**What needs to be done**: In the copy, keep the lines from the first line of the material below through the line containing "flex-start -> flex-end;" exactly as they are, and include no pictures.

= Beginning of Section =

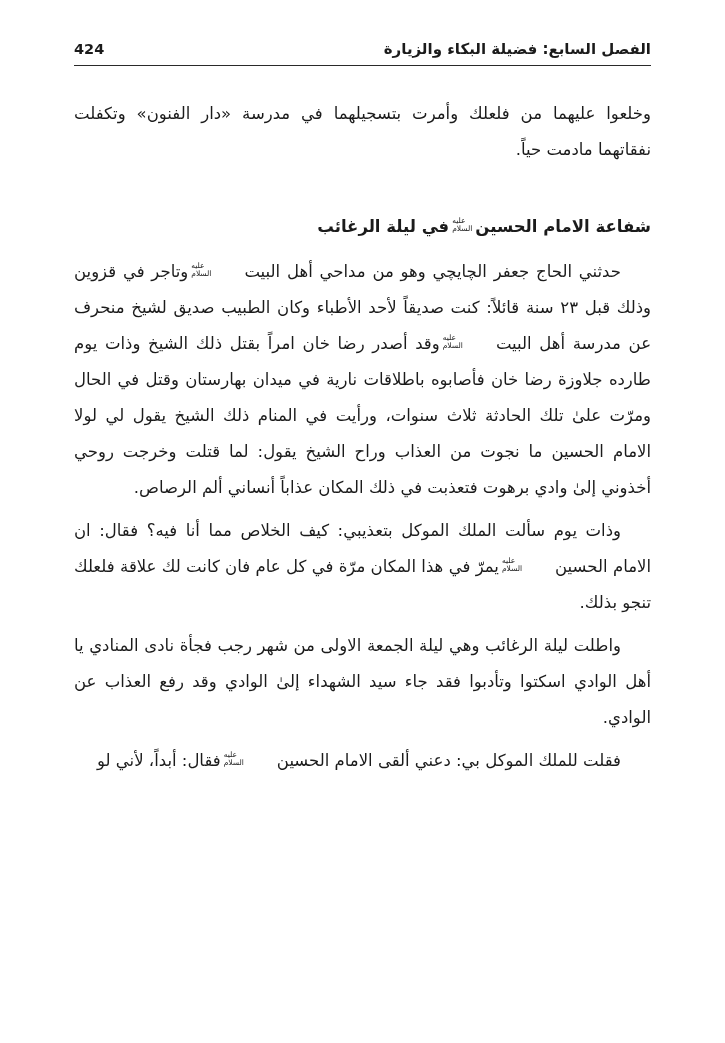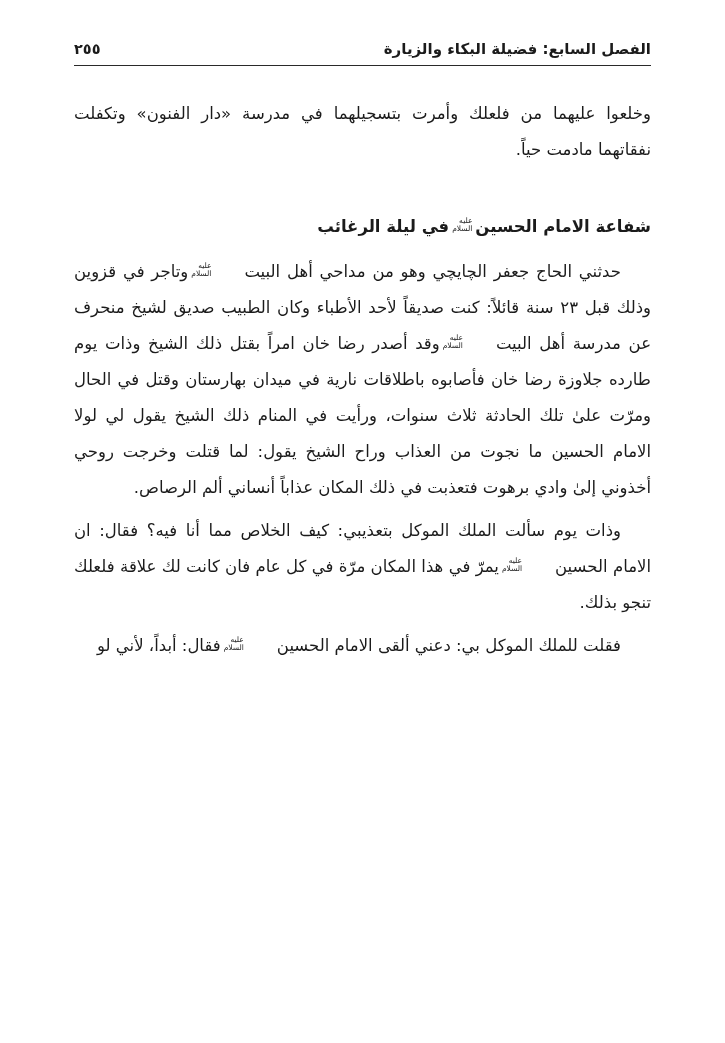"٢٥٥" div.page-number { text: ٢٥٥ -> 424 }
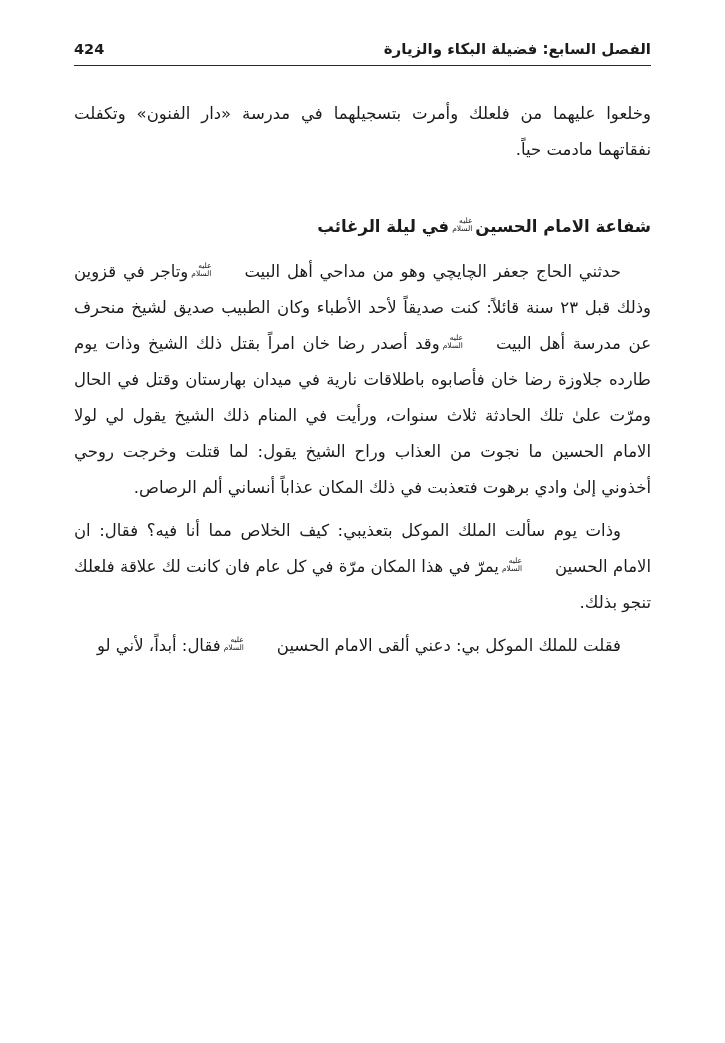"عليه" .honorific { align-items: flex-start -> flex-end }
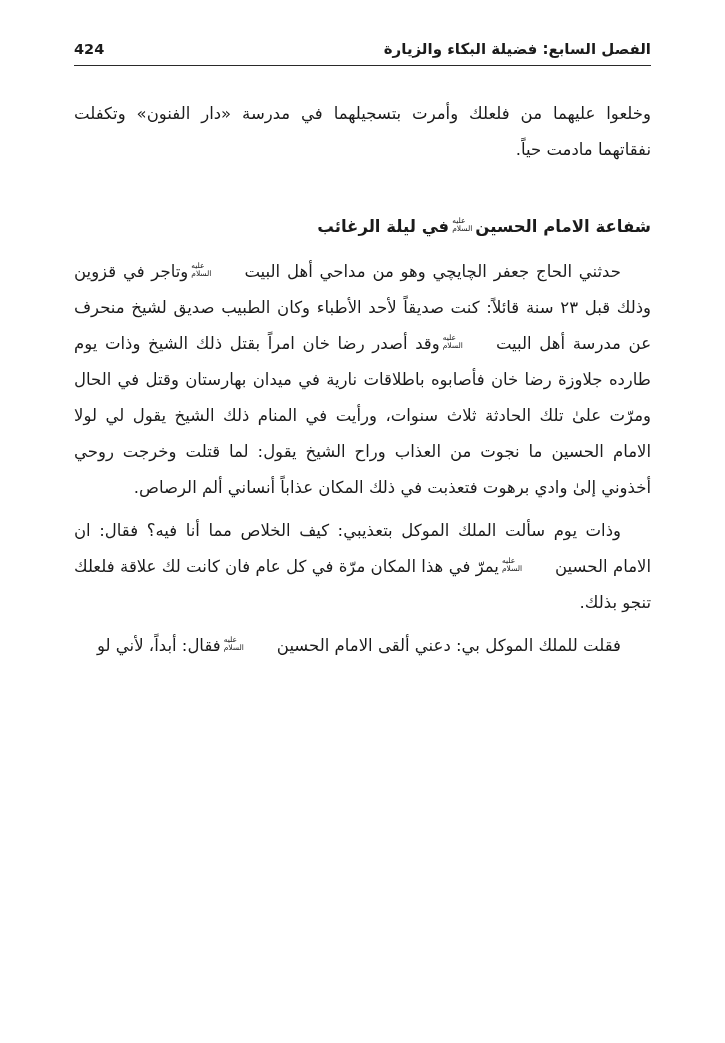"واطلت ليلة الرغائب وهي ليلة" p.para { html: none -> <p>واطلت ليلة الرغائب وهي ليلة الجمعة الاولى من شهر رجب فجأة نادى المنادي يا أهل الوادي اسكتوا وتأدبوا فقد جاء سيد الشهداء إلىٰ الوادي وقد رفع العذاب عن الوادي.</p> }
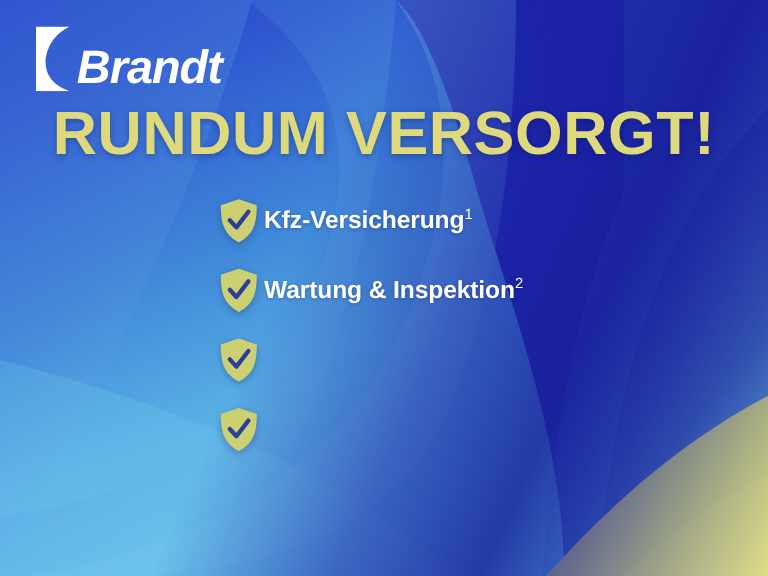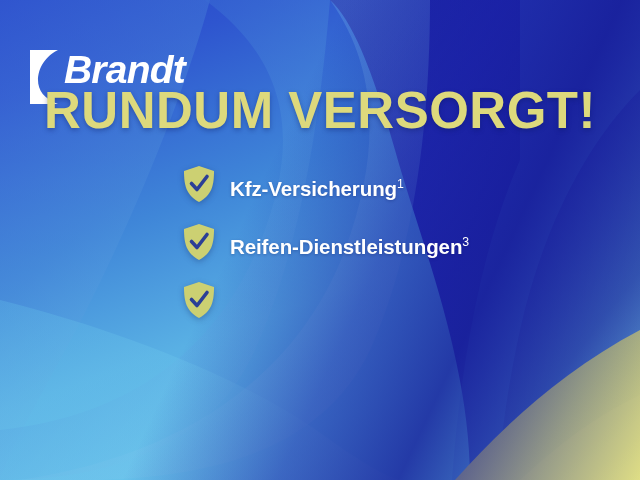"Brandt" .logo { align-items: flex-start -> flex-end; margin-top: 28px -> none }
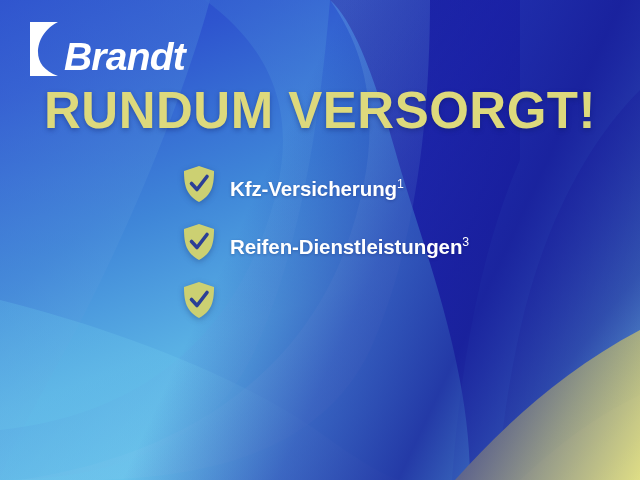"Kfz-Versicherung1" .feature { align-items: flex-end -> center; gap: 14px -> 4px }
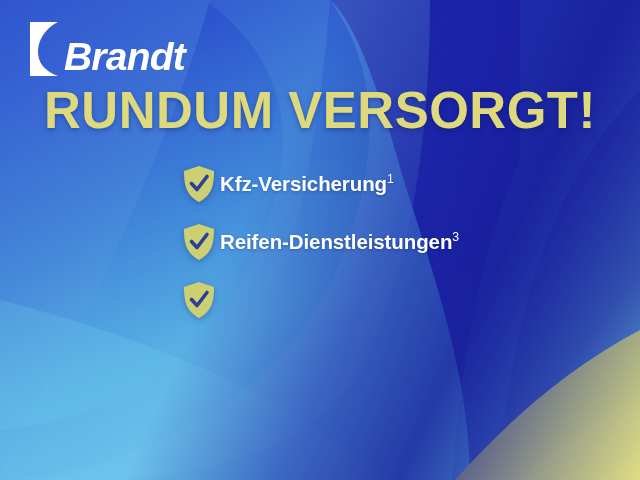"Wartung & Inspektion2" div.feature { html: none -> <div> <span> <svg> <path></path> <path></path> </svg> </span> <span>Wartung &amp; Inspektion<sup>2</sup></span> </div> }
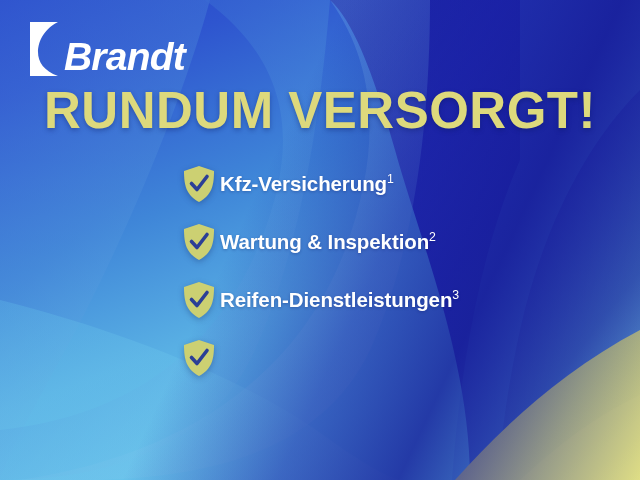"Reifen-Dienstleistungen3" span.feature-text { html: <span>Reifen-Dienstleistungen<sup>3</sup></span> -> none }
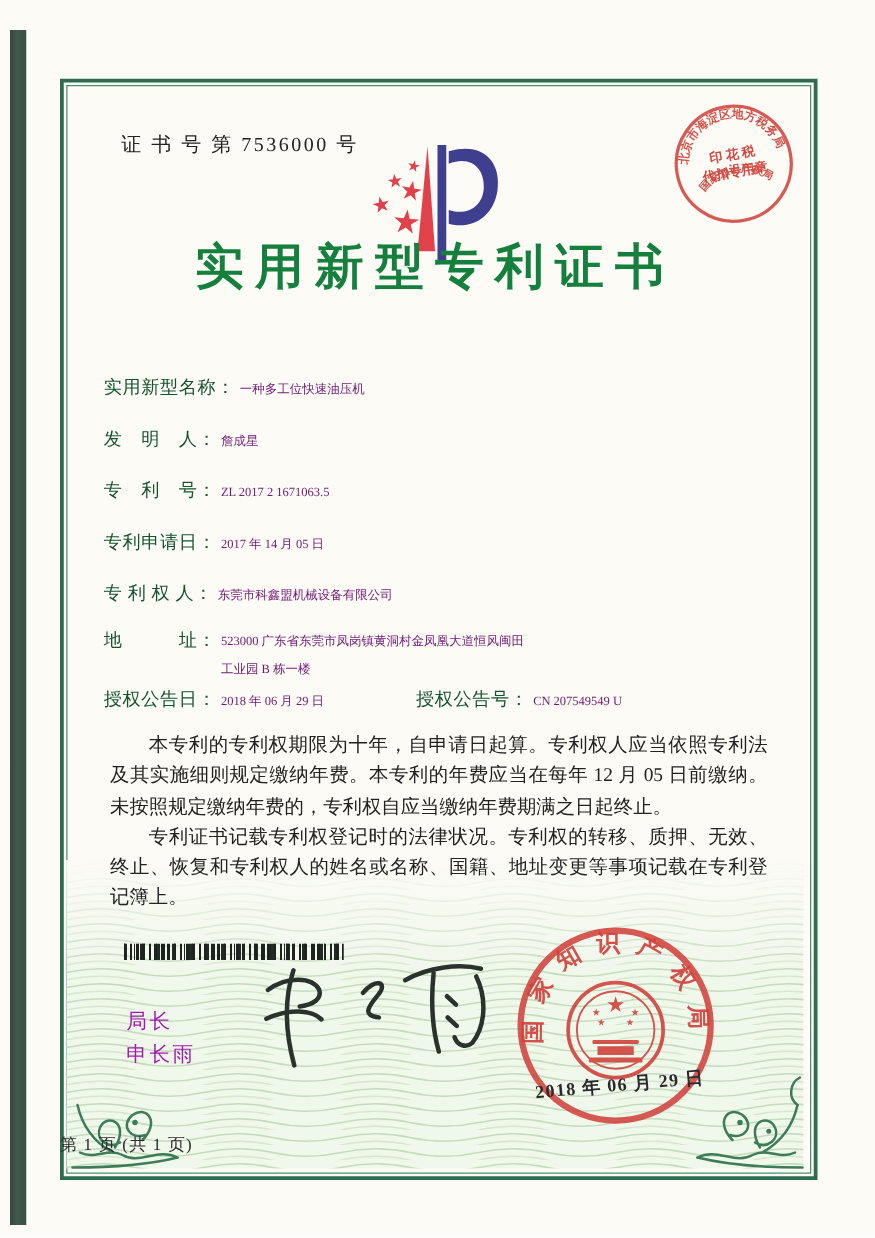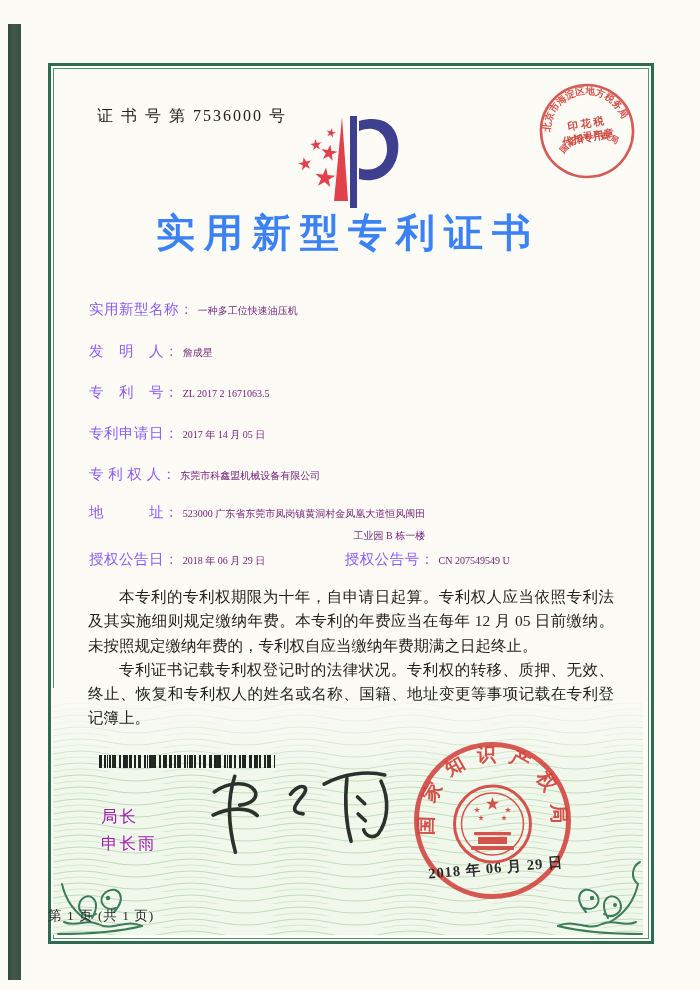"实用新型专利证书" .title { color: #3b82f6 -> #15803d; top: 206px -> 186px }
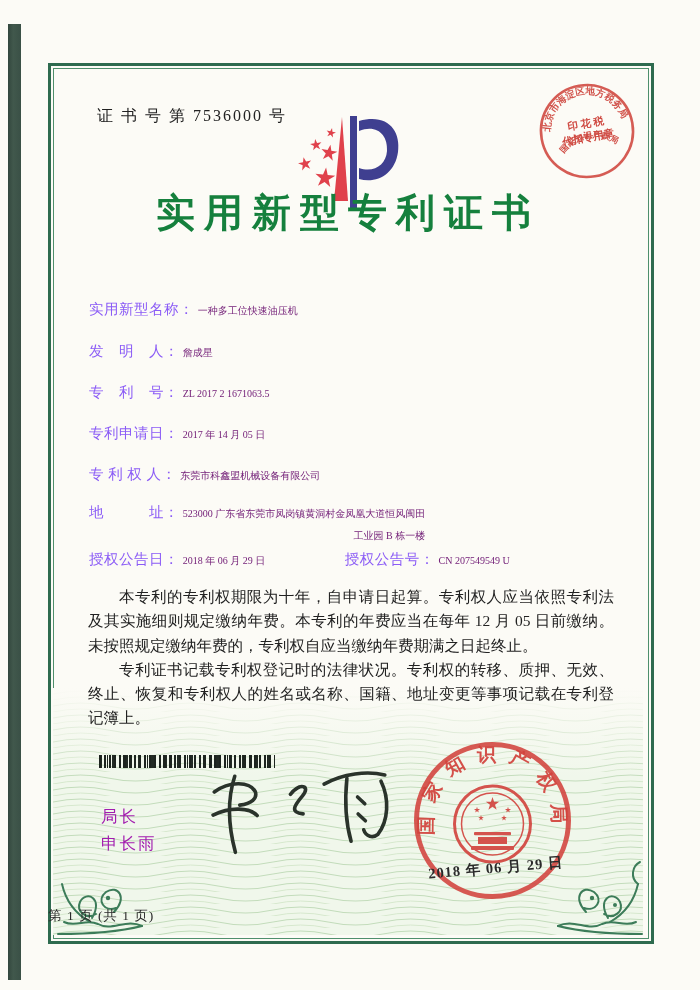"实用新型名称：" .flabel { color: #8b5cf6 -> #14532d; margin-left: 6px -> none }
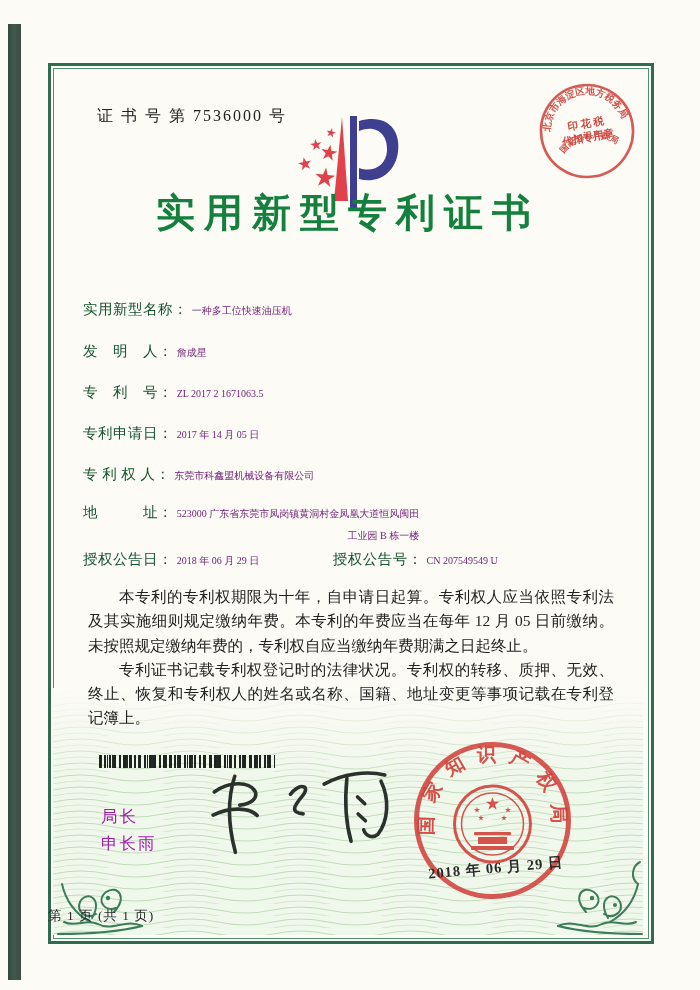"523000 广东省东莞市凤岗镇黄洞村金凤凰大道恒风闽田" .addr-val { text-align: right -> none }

= End of Section =

**Written solution**:
"٢٥٥" div.page-number { text: ٢٥٥ -> 424 }
"عليه" .honorific { align-items: flex-start -> flex-end }
"واطلت ليلة الرغائب وهي ليلة" p.para { html: none -> <p>واطلت ليلة الرغائب وهي ليلة الجمعة الاولى من شهر رجب فجأة نادى المنادي يا أهل الوادي اسكتوا وتأدبوا فقد جاء سيد الشهداء إلىٰ الوادي وقد رفع العذاب عن الوادي.</p> }
"Brandt" .logo { align-items: flex-start -> flex-end; margin-top: 28px -> none }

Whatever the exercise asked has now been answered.